Affiliation: Palisades Hudson Financial Group

Larry M. Elkin, CPA, CFP®, has provided personal financial and tax counseling to a sophisticated client base since 1986. After six years with Arthur Andersen, where he was a senior manager for personal financial planning and family wealth planning, he founded his own firm in Hastings on Hudson, New York in 1992. That firm grew steadily and became the Palisades Hudson organization, which moved to Scarsdale, New York in 2002. The firm expanded to Fort Lauderdale, Florida, in 2005, and to Atlanta, Georgia, in 2008.

Larry received his B.A. in journalism from the University of Montana in 1978, and his M.B.A. in accounting from New York University in 1986. Larry was a reporter and editor for The Associated Press from 1978 to 1986. He covered government, business and legal affairs for the wire service, with assignments in Helena, Montana; Albany, New York; Washington, D.C.; and New York City’s federal courts in Brooklyn and Manhattan.

Larry established the organization’s investment advisory business, which now manages more than $800 million, in 1997. As president of Palisades Hudson, Larry maintains individual professional relationships with many of the firm’s clients, who reside in more than 25 states from Maine to California as well as in several foreign countries.
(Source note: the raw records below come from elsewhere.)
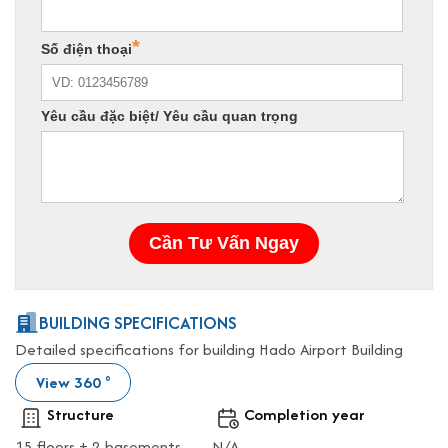
BUILDING SPECIFICATIONS
Detailed specifications for building Hado Airport Building
View 360
o
Structure
Completion year
15 floors + 2 basements
N/A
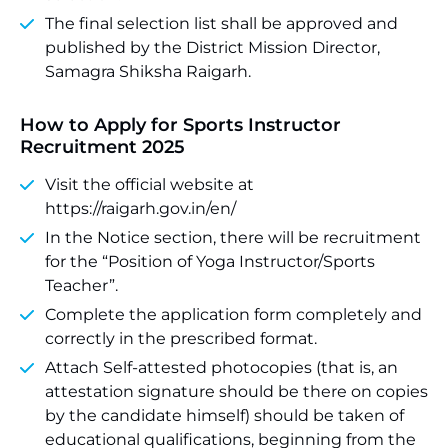
The final selection list shall be approved and
published by the District Mission Director,
Samagra Shiksha Raigarh.
How to Apply for Sports Instructor
Recruitment 2025
Visit the official website at
https://raigarh.gov.in/en/
In the Notice section, there will be recruitment
for the “Position of Yoga Instructor/Sports
Teacher”.
Complete the application form completely and
correctly in the prescribed format.
Attach Self-attested photocopies (that is, an
attestation signature should be there on copies
by the candidate himself) should be taken of
educational qualifications, beginning from the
He is the author of Financial Self-Defense for Unmarried Couples (Currency Doubleday, 1995), which was the first comprehensive financial planning guide for unmarried couples. He also is the editor and publisher of Sentinel, a quarterly newsletter on personal financial planning.

Larry has written many Sentinel articles, including several that anticipated future events. In “The Economic Case Against Tobacco Stocks” (February 1995), he forecast that litigation losses would eventually undermine cigarette manufacturers’ financial position. He concluded in “Is This the Beginning Of The End?” (May 1998) that there was a better-than-even chance that estate taxes would be repealed by 2010, three years before Congress enacted legislation to repeal the tax in 2010. In “IRS Takes A Shot At Split-Dollar Life” (June 1996), Larry predicted that the IRS would be able to treat split dollar arrangements as below-market loans, which came to pass with new rules issued by the Service in 2001 and 2002.

More recently, Larry has addressed the causes and consequences of the “Panic of 2008″ in his Sentinel articles. In “Have We Learned Our Lending Lesson At Last” (October 2007) and “Mortgage Lending Lessons Remain Unlearned” (October 2008), Larry questioned whether or not America has learned any lessons from the savings and loan crisis of the 1980s. In addition, he offered some practical changes that should have been made to amend the situation. In “Take Advantage Of The Panic Of 2008” (January 2009), Larry offered ways to capitalize on the wealth of opportunity that the panic presented.

Larry served as president of the Estate Planning Council of New York City, Inc., in 2005-2006. In 2009 the Council presented Larry with its first-ever Lifetime Achievement Award, citing his service to the organization and “his tireless efforts in promoting our industry by word and by personal example as a consummate estate planning professional.” He is regularly interviewed by national and regional publications, and has made nearly 100 radio and television appearances.